The bonds on their face import a compliance with the law under which they were issued "This bond," we quote, "is issued in part payment of a subscription of two hundred thousand dollars, by the said Knox county, to the capital stock, &c., by order of the board of commissioners," in pursuance of the third section of act, &c., passed by the General Assembly of the State of Indiana, and approved 15th January, 1849.

The purchaser was not bound to look further for evidence of a compliance with the conditions to the grant of the power. This principle was recently applied in a case in the Court of Exchequer in England. (6 Ellis & Blackburn, p. 327, The Royal British Bank v. Tarquand.) It was an action upon a bond against the defendant, as the manager of a joint stock company. The defence was a want of power under the deed of settlement or charter to give the bond. One of the clauses in the charter provided that the directors might borrow money on bonds in such sums as should from time to time by a general resolution of the company be authorized to be borrowed. The resolution passed was considered defective. Jervis, Ch. B., in delivering the judgment of the court, observed: "We may now take it for granted that the dealings with these companies are not like dealings with other partnerships, and that the parties dealing with them are bound to read the statute and the deed of settlement. But they are not bound to do more. And the party here, on reading the deed of settlement, would find, not a prohibition from borrowing, but a permission *546 to do so on certain conditions. Finding that the authority might be made complete by a resolution, he would have a right to infer the fact of a resolution authorizing that which, on the face of the document, appeared to be legitimately done." (See also 5 Ellis and Bl., p. 245, S.C., and 25 E.L. and Eq., p. 114, Macle v. Sutherland.) The principle we think sound, and is entirely applicable to the question before us.
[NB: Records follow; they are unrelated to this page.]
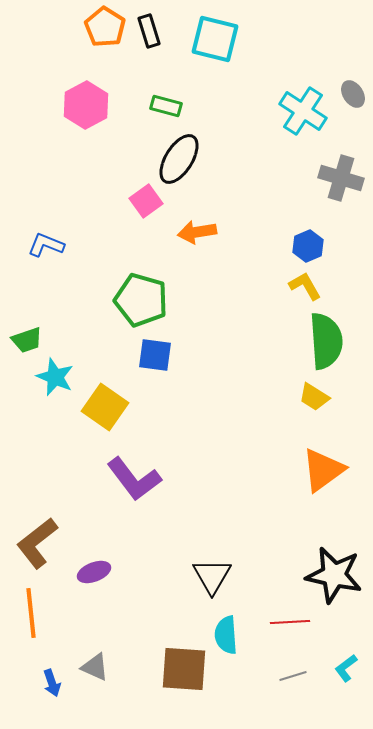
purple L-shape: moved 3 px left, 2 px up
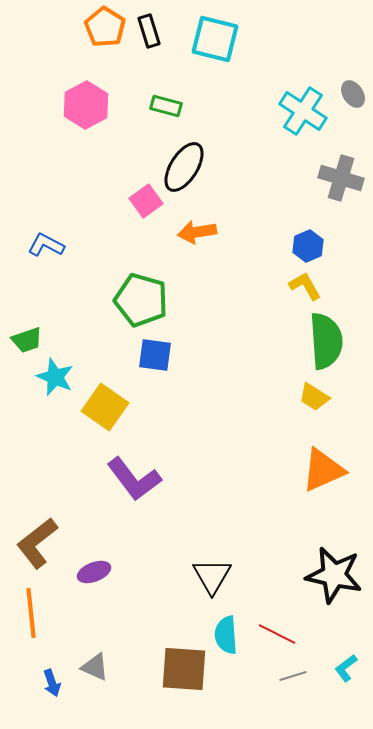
black ellipse: moved 5 px right, 8 px down
blue L-shape: rotated 6 degrees clockwise
orange triangle: rotated 12 degrees clockwise
red line: moved 13 px left, 12 px down; rotated 30 degrees clockwise
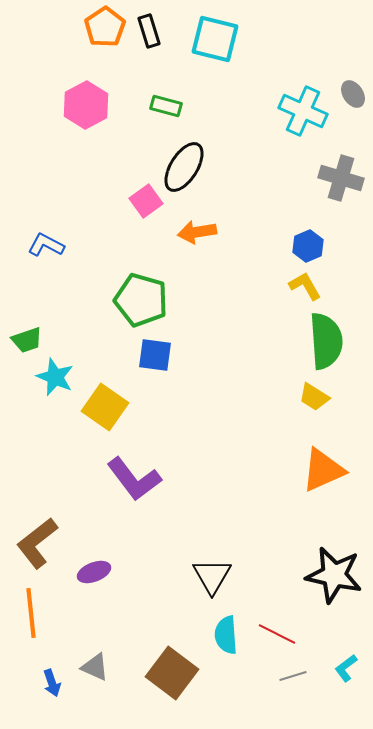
orange pentagon: rotated 6 degrees clockwise
cyan cross: rotated 9 degrees counterclockwise
brown square: moved 12 px left, 4 px down; rotated 33 degrees clockwise
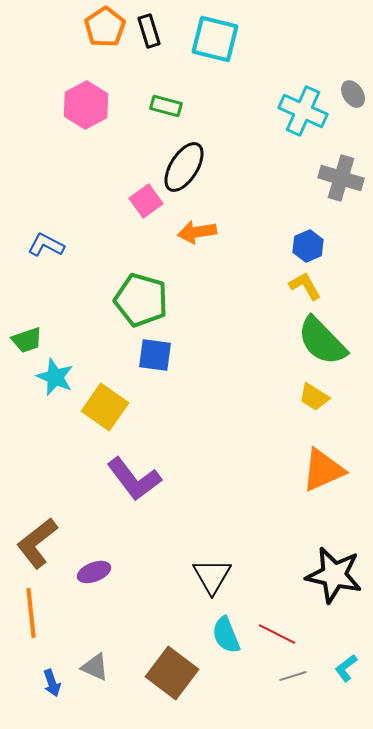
green semicircle: moved 4 px left; rotated 140 degrees clockwise
cyan semicircle: rotated 18 degrees counterclockwise
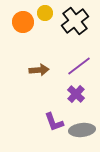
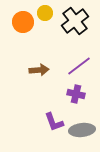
purple cross: rotated 30 degrees counterclockwise
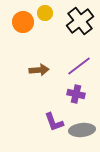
black cross: moved 5 px right
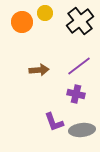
orange circle: moved 1 px left
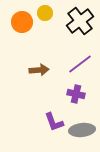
purple line: moved 1 px right, 2 px up
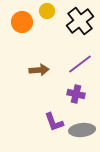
yellow circle: moved 2 px right, 2 px up
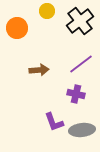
orange circle: moved 5 px left, 6 px down
purple line: moved 1 px right
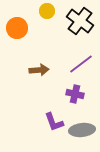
black cross: rotated 16 degrees counterclockwise
purple cross: moved 1 px left
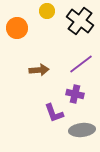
purple L-shape: moved 9 px up
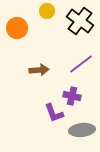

A question was made upon the argument, that the suit could not be maintained upon the coupons without the production of the bonds to which they had been attached. But the answer is, that these coupons or warrants for the interest were drawn and executed in a form and mode for the very purpose of separating them from the bond, and thereby dispensing with the necessity of its production at the time of the accruing of each instalment of interest, and at the same time to furnish complete evidence of the payment of the interest to the makers of the obligation.

Some other minor points were made in the case upon the argument, which we have considered, but which it is not important should be particularly noticed. We are satisfied the judgment below is right, and should be affirmed.

Mr. Justice DANIEL dissenting.

In the case of the Knox County Commissioners v. Aspinwall et al., it is my opinion, in the first place, that the Circuit Court had not jurisdiction of the cause, one of the parties being a corporation; and, secondly, I think that the commissioners being known to be a party, it was the duty of those who dealt with them to ascertain the extent of their powers.